Ukeles-Touch Sanitation1979-80--P55(Mierle Landerman Ukele shaking hands with a sanitation worker)

The Artists working with projects that relate to science usually have some scientific background, or they work collaboratively with scientists. The convergence in the art and science field successfully raises awareness of the society very often. As Wilson writes in his summary: “Some artists propose the arts as the place to integrate science and action, and undertake projects in which scientific research is part of the art” (Wilson, 146). Ecology is a great art-science filed that is so relevant to our society.

Source: http://www.arnolfini.org.uk/whatson/mierle-laderman-ukeles-maintenance-art-works-196920131980#9058717eb81e46d2a9a3253318b381c6

 

–Siyi Ye

Week 2 Response/ Microscopy and Genetics

This week’s topic of biological art is interesting and is something that I have never thought about that relates to the art world. During the lecture, I was amazed at the enormous progress in the science world that modern technology brought. Early people were trying very hard to explore the biology world with very few tools. We saw an example of old taxonomy book DIOSCORIDIS. The pictures in that book were very beautifully drawn by hand. Another example of early physiology is a drawing of a man looking at his own anatomized body. Besides, I was very shocked at the pictures of Gerald J. Posakon’s attempting experiment about ultrasound technology back in 1950’s. He was the pioneer in the field of medical ultrasound technology. The advancement in technology has now provided us with highly pictorial scans of inner body. We can now see tissues inside our body without hurts. Digital mapping is very helpful in the medical world.

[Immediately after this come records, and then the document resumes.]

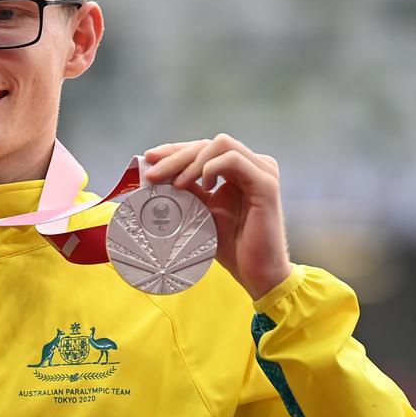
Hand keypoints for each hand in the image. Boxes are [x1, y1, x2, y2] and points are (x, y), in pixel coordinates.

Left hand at [144, 134, 291, 299]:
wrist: (255, 272)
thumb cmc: (230, 244)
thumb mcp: (199, 210)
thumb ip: (186, 189)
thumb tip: (157, 173)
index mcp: (238, 169)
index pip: (202, 148)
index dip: (174, 150)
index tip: (149, 159)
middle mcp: (253, 164)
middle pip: (208, 144)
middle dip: (176, 155)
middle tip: (153, 174)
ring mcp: (262, 171)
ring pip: (220, 145)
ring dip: (192, 162)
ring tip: (177, 185)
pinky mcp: (266, 183)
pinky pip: (234, 160)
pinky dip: (211, 168)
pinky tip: (203, 187)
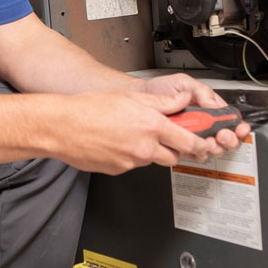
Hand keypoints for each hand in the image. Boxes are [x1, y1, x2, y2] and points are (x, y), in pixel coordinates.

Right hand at [55, 82, 250, 174]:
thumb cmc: (89, 108)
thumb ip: (163, 102)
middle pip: (175, 156)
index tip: (205, 141)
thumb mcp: (131, 97)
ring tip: (133, 135)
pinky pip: (133, 165)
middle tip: (168, 137)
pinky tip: (117, 142)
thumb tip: (183, 101)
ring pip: (153, 160)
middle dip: (176, 149)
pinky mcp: (118, 171)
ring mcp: (131, 162)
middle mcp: (145, 147)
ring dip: (152, 151)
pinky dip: (131, 156)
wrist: (61, 126)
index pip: (189, 141)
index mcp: (151, 126)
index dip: (200, 142)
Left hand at [138, 73, 250, 157]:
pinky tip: (193, 148)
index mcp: (210, 107)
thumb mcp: (184, 83)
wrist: (140, 99)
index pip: (231, 120)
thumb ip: (202, 92)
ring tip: (207, 141)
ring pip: (212, 149)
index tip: (237, 129)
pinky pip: (194, 155)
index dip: (238, 127)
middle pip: (226, 139)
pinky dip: (197, 154)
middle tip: (220, 135)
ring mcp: (194, 136)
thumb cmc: (161, 89)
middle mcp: (204, 123)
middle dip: (228, 140)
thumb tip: (216, 105)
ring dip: (213, 148)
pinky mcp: (181, 145)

2001Tools for observation and manipulation also develop a great deal in the microscopic level in the past several decades. The study of gene first by Mandel in 1880’s opened a door to the molecular world.  The Human Genome Project is “an international scientific research project with the goal of determining the sequence of chemical base pairs which make up human DNA, and of identifying and mapping all of the genes of the human genome”. Here’s a link to an interesting webpage that displayed the timeline of The Human Genome (https://unlockinglifescode.org/timeline). Our computational technology in data visualization creates many brilliant illustration of genetics and the world that we cannot see by our eyes. The video below is a 3D animation of the human genome.

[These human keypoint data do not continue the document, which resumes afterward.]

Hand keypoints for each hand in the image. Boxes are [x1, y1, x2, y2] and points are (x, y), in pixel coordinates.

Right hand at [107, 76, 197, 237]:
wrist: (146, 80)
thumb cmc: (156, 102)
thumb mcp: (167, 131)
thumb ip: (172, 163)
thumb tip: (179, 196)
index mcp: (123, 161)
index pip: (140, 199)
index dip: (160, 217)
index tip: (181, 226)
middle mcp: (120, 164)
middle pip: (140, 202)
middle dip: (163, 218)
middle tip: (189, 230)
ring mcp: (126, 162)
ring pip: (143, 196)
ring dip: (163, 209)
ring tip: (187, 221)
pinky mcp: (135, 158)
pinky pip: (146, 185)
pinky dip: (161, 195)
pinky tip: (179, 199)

There are opinions like seeing gene as “the essence of personhood” (Wilson 95) or considering the Human Genome Project as “the Bible or the Book of Man” (Wilson 96). According to sociologist Dorothy Nelkin, the interaction between genes and environment are important factor that should not be neglected. The controversy raised in the scientific world when human deliberately modify genes.

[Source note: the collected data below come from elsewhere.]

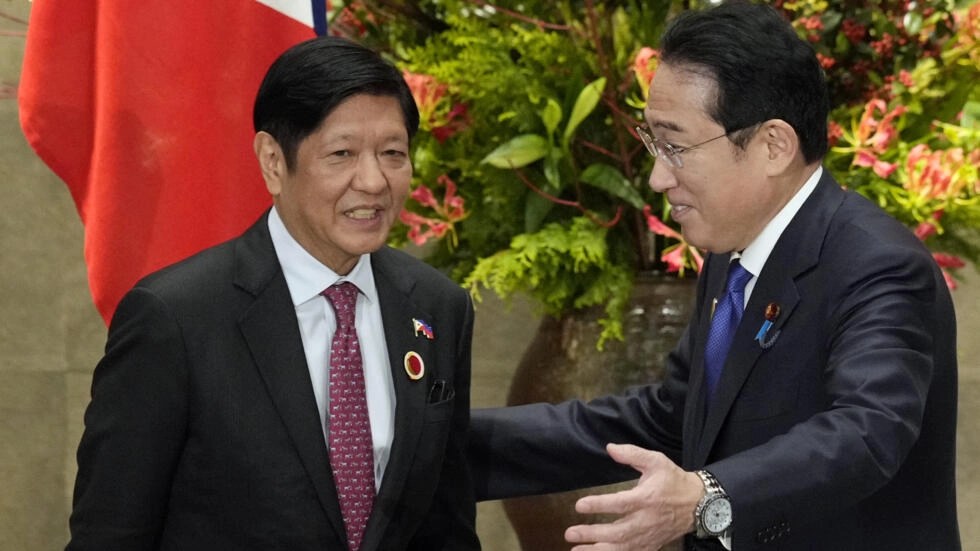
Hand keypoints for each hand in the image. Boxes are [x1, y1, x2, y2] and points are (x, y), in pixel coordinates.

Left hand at [564, 443, 703, 549]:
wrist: (699, 505)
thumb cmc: (674, 481)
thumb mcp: (656, 461)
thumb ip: (632, 454)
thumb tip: (610, 448)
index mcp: (647, 499)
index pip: (620, 504)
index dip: (599, 505)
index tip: (579, 505)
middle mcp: (646, 521)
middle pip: (617, 532)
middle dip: (592, 534)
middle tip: (570, 533)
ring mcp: (649, 537)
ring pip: (621, 548)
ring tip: (576, 550)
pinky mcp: (651, 546)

The movie GATTACA we watched during the lecture is an extreme example of Nelkin’s idea. The movie depicts a near future where genetically modified people have higher status than naturally born people. The male lead Vincent was genetically inferior but with the help of a superior one, he adopted his identity and deceived DNA and urine sampling tests. Finally, he succeeded in his lifelong pursuit of space travel. The issues raised in this movie such as eugenics and discrimination might cause severe problems to the society in the future. Is genetic modification ethical? To some extent, genetics seems to decide the contour and property of human being, however, science cannot control over everything. Human nature still has its beauty and miraculously soul power.